As the book opens, Freya Penrose is changing into clingy new clothes in the office ladies' room at the end of a tough week: Michael, her live-in lover, has asked her out for a special night, so they "can talk." She thinks he might be the one, and she thinks tonight might be the night.

That Sisman can achieve any suspense at all is impressive, since her title begs the assumption that the couple in the opening tableau isn't going to get engaged. They don't, even though it turns out that they're not the principal pairing.

That distinction is reserved for Freya and Jack Madison, a trust- funded novelist with whom she's been friends for years. He's cute and all, but he's never made marriage grade because he has always gone for 22-year-olds whose bods are more developed than their brains.

Freya's reaction to Michael's rejection is to head for Jack's. She hasn't seen him in months, roughly the time since she moved in with Michael, but not only does she have nowhere else to go, but it's the first Friday of the month, which means Jack is hosting his poker game. She knows she'll find thick smoke, too much liquor, and the subtle juice that flows at the poker table. Better yet, there'll be no women; she has always been more comfortable in the company of men.

"There was none of that sly innuendo you got with women, no prying questions, no edgy competitiveness; just sports, jokes, news stories, media gossip, sex." Freya's cards start out hot, but as she plays, she drinks, and by the time she has passed out on the couch, she's the big loser for the second time in a night.

Jack doesn't learn of the breakup until the next morning, when he calls Michael to tell him Freya's still sleeping it off, but OK: "What a mystery women were. He'd known Freya for over 10 years, yet she wouldn't tell him she'd split up with her boyfriend; whereas Michael, whom he'd met about twice and didn't even like, had told him right away." Jack, and the rest of us, learn the true nature of Michael's friendship when Jack protests that Freya is ill and needs somewhere to go: "You're her friend," Michael growls, "you take care of her."

What an awful idea, Jack quickly concludes, but after an attack of conscience, he does indeed ask her to move in, for "two weeks absolute max," while she gets straightened away.

Within days, of course, they're at each other's throats.
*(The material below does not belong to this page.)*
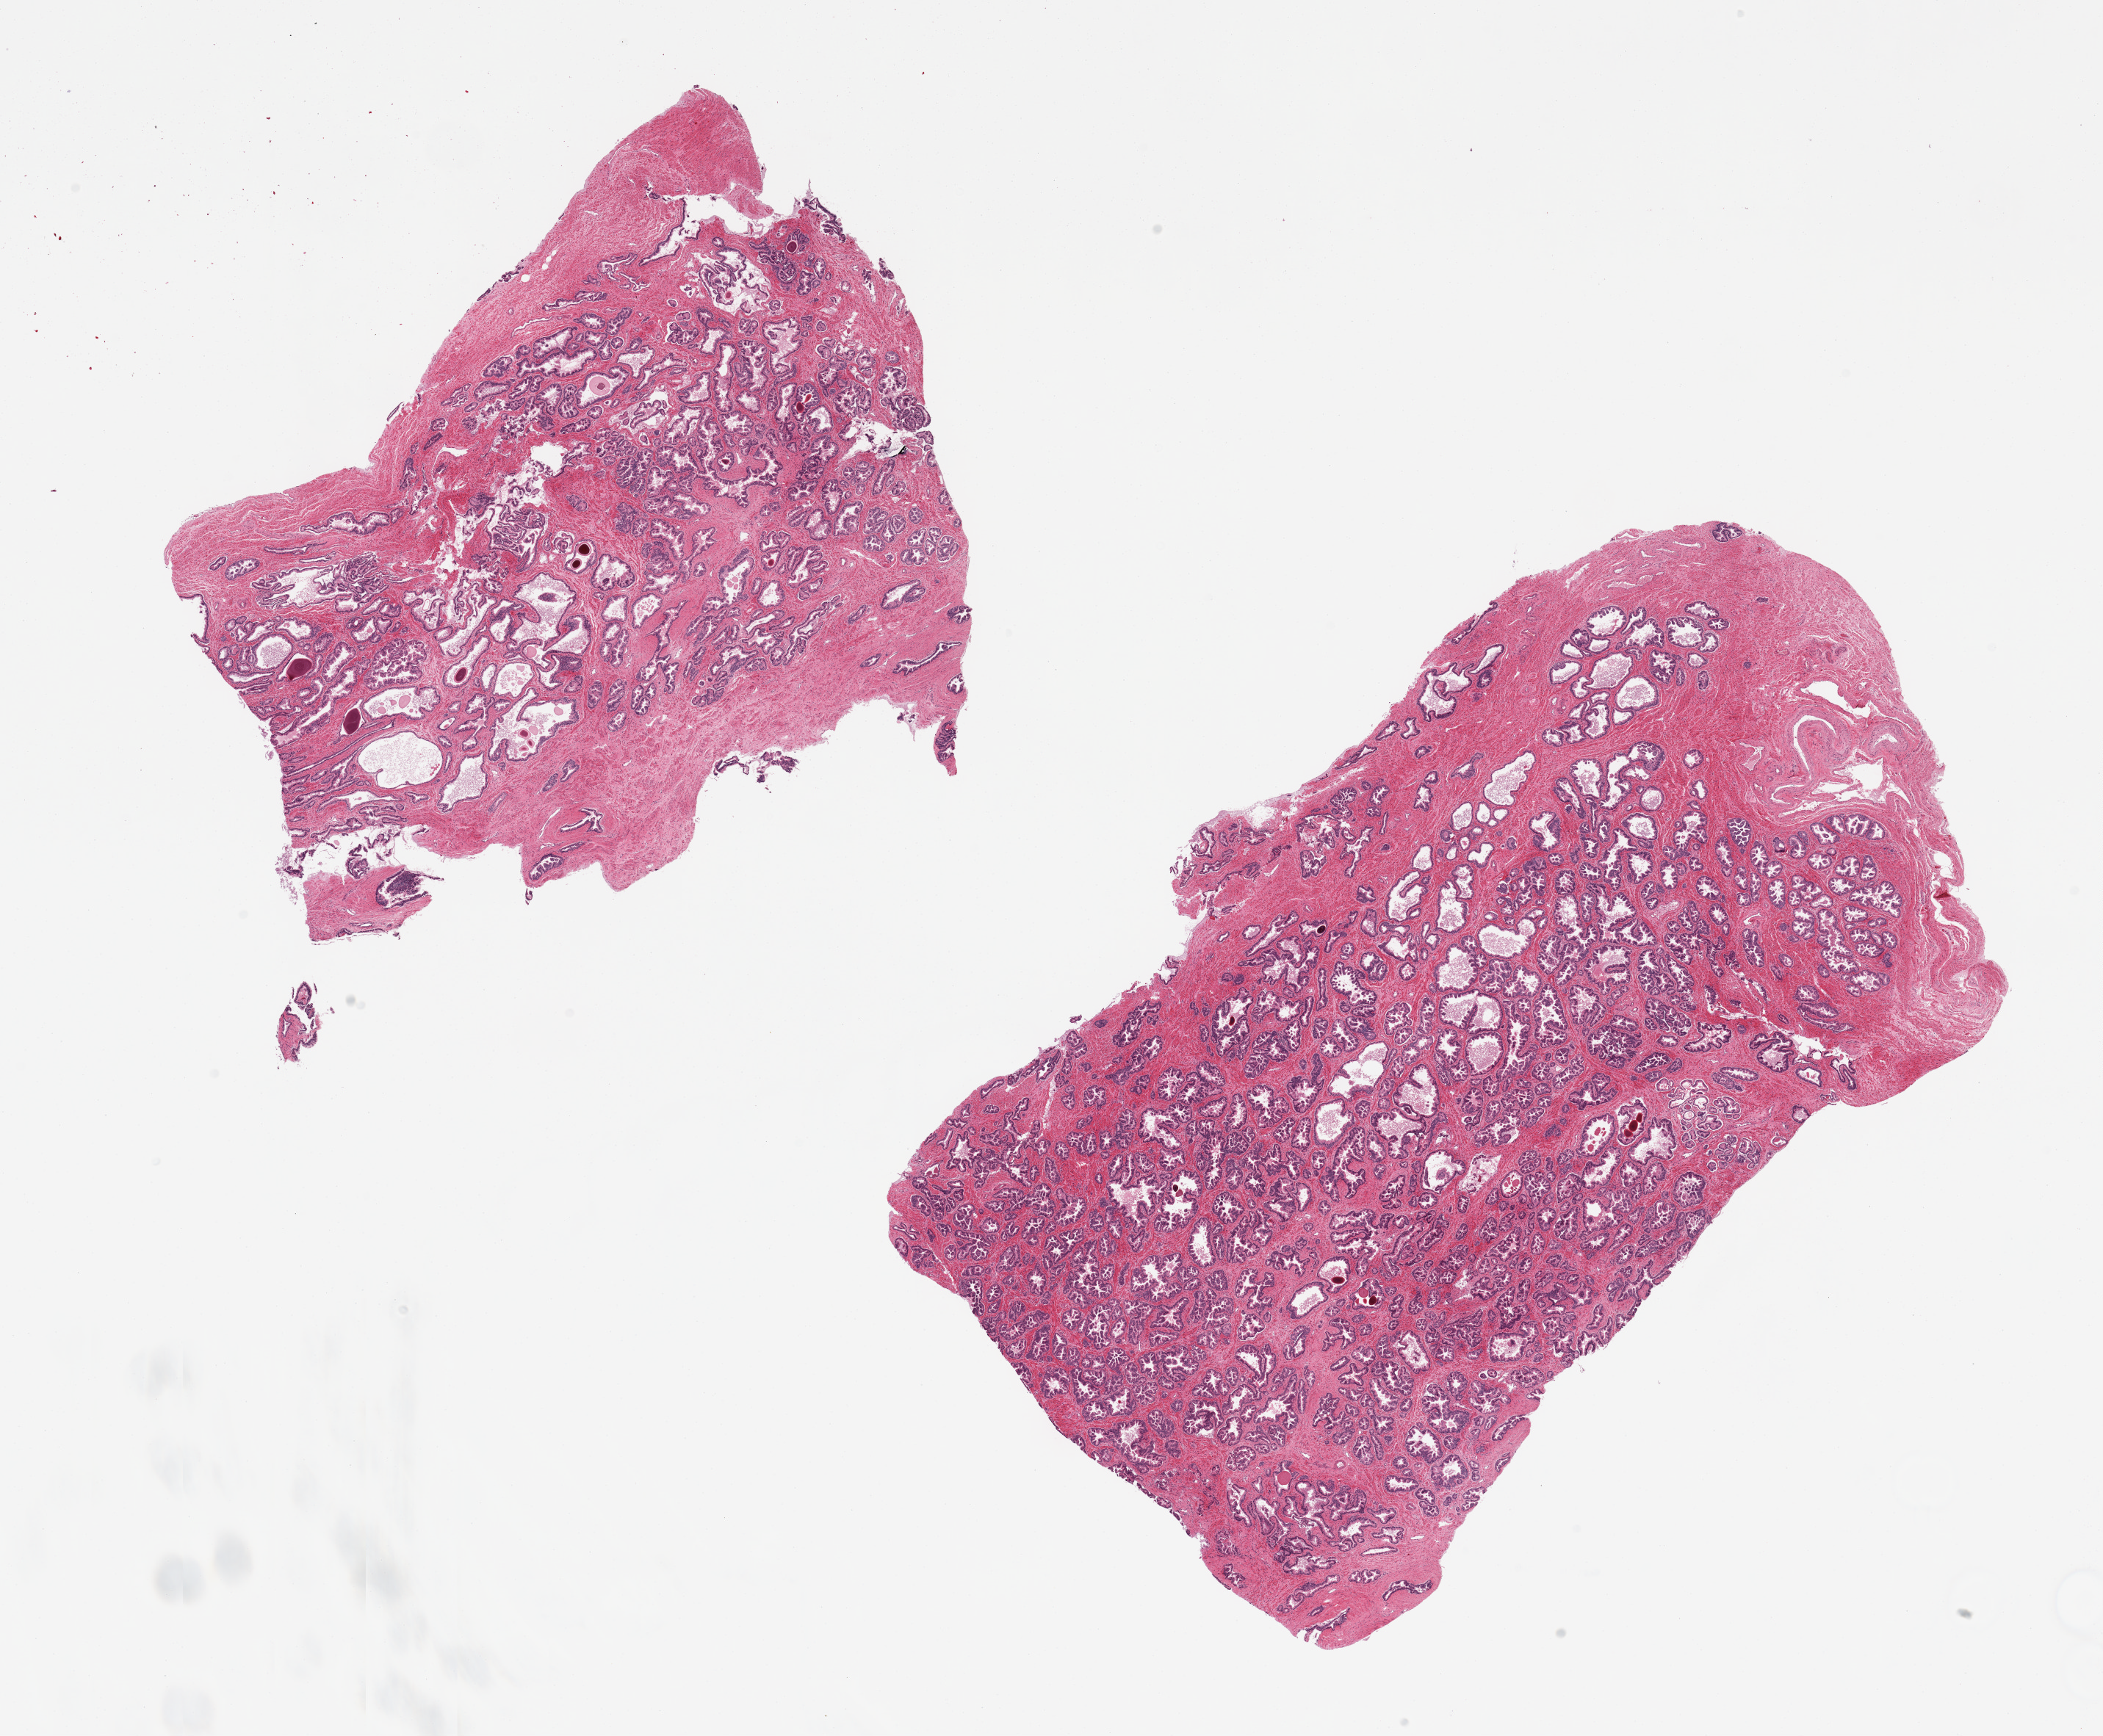
Digitized hematoxylin and eosin (H&E)-stained section — whole scanned area (about 22.6 x 18.7 mm) shown as a low-resolution overview, PAXgene-fixed, paraffin-embedded tissue, sampled site (target tissue): prostate, tissue donor sample. Male donor.
• reviewer comment on this tissue sample: 2 pieces; admixed glands and stroma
At breakfast on Day 3, for example, when Freya prattles on about the latest tabloid gossip, Jack gains an inch when he sniffs: "I prefer not to clutter my mind with trivia." But he loses a mile when he continues, "Now might I trouble you for the sports section?"

The women in Sisman's world are not perfect, but their foibles come with sympathy, such as when Freya looks inward over the breakup: "Michael was one of the few single men in New York actively seeking a long-term partner - OK, wife - yet he had discounted her as a possibility. Why? Was she too tall? Too thin? Were her breasts too small?" Later, her doubts cut deeper: "Could it be the fault lay with her, that she was unworthy of love?"

But Freya is brave, and she comes through her introspection whole, even after the unkindest cut, which comes during her stepsister's wedding back home in Britain. Jack accompanies her, though only as her beard, to allow Freya to "prove" she's worthy of love. The jaunt allows Sisman, meanwhile, to riff on Brits.

Jack's vocation as a writer allows Sisman to tramp more ground she apparently knows well, the publishing industry. Jack has been stifled in his writing for some time, for example, but that doesn't stop a soulless agent from chatting him up with lines such as, "it's totally irrelevant whether the book is good."

It will come as no surprise by now that the soulless one is a guy. And Jack's current agent, who has stood by him through the tough times, is, of course, a woman. Even so, it's not the male bashing that ultimately undoes "Just Friends"; she's tougher on men, but truth is a defense.

It's difficult to specify just why the end is disappointing without revealing too much. And perhaps other readers won't react the same way. But to me, for all the book's varied brightness, the plot of "Just Friends" is just all right.